Near the begining of Carey Mulligan’s star making performance as journalist Lynn Barber when sixteen years old in 1961 London, Carey is lying on the floor smoking a cigarette and singing along to Juliette Greco’s “Sous le Ciel de Paris”. The song is an accordion powered waltz and Greco’s vocal is a wonder. Carey sings along as though breaking the shackles of her provinvial middlebrow life. Greico lends herself to those feelings: her voice is robust and full like red wine and about as far as you can get from a Edith Piaf (don’t even talk about Francois Hardy!!).
In cinematic terms, and I would say in musical terms, it is a brilliant convergence of the three women at the cented of “An Education”. The writer Lynn Barber who wrote the memoir it is based upon and emerged from the dead end world of post-War England to forge a career all but disallowed to women and to Carey Mulligan who comes from a different time and finds herself between two pioneers: Barber on the one hand and Greco on the other hand.

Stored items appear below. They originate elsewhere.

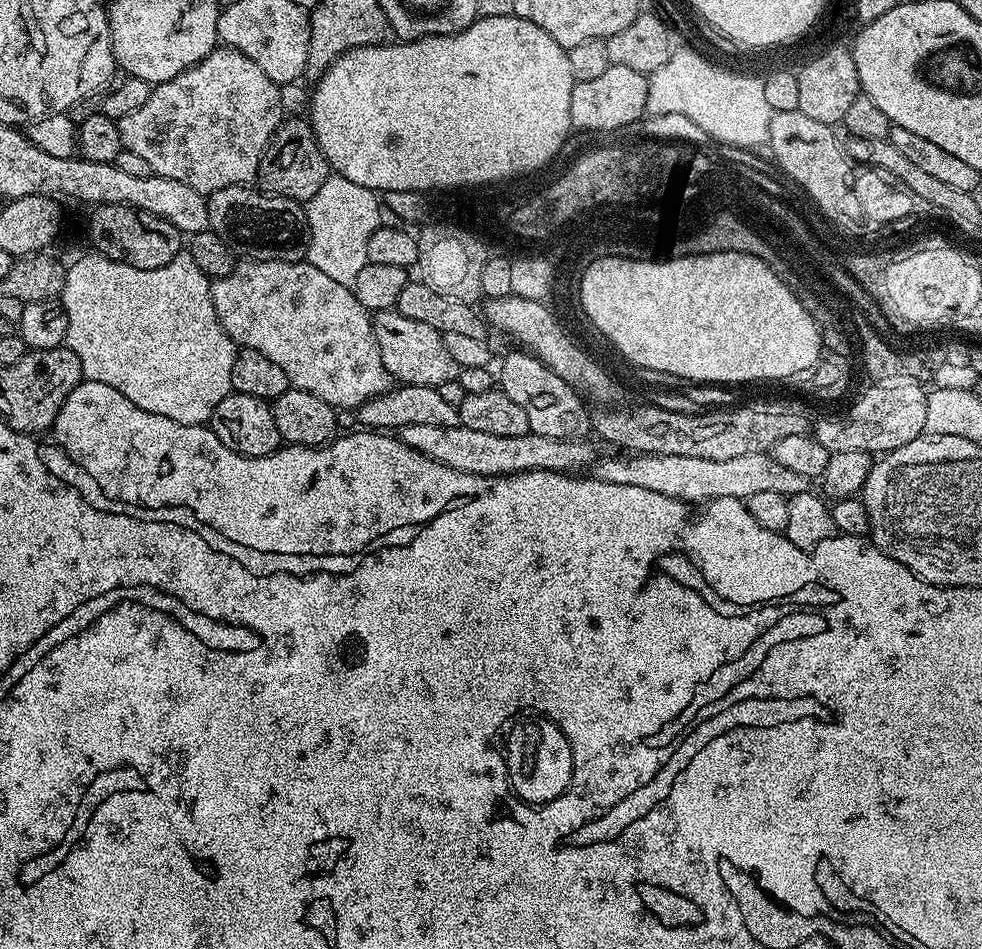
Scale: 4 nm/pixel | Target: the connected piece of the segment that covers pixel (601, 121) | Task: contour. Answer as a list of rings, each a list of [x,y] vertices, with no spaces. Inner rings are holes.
[[[617,64],[609,66],[604,74],[590,81],[577,80],[572,85],[570,114],[577,129],[612,134],[616,128],[626,127],[641,119],[648,106],[649,77],[638,70]]]

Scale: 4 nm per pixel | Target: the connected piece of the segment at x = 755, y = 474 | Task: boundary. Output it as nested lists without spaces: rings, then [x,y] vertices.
[[[768,452],[742,454],[738,458],[686,458],[685,456],[649,456],[647,454],[618,454],[605,460],[597,459],[594,464],[595,479],[618,482],[626,486],[646,486],[646,490],[658,490],[670,498],[703,502],[718,498],[738,498],[747,501],[750,494],[773,492],[789,497],[809,491],[809,477],[797,474],[782,466]]]

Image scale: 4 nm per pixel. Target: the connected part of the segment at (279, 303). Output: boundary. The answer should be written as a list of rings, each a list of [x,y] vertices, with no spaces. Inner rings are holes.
[[[244,258],[232,272],[211,281],[212,301],[222,330],[240,348],[258,350],[286,370],[289,385],[322,398],[331,408],[355,410],[390,387],[390,377],[378,350],[372,316],[358,302],[351,287],[334,282],[329,275],[307,262],[282,262]]]

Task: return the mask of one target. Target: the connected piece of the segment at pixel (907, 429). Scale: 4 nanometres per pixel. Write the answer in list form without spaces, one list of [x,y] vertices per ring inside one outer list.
[[[881,375],[876,384],[870,385],[849,406],[845,416],[837,420],[820,420],[817,424],[815,421],[814,435],[829,454],[842,450],[862,450],[869,454],[898,452],[925,433],[927,401],[927,391],[921,381],[898,380],[898,390],[892,390],[888,388],[888,380]]]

Juliette Greco’s mother was a part of the French Resistant and so was Greco. She was even arrested and would’ve been in serious trouble if she hadn’t been too young. Anyway, she wasn’t and after the war became of the bohemian underground andfriendly with the likes of Miles Davis and the briilliant film director Jean Cocteau (if you have never seen his La Belle et Le Bete watch it –you’ll be astounded. Greco appeared in a Cocteau movie and began in a career. By the late forties she began singing professionally.
Greco’s two songs are the highlight of the An Education soundtrack but there are several other wonderful songs. The obvious, Mel torme, Brenda Lee, Percy Faith. The off side, Billy Fury, the Hunters. And the what the hell are they doing their, Duffy and Melody Gardot.
But the real revelation is the dovetailing of the three stories. As a postscript. Carey is on the road to stardom, Lynn is a famous writer and Juliette just released her latest album and played four nights in Paris.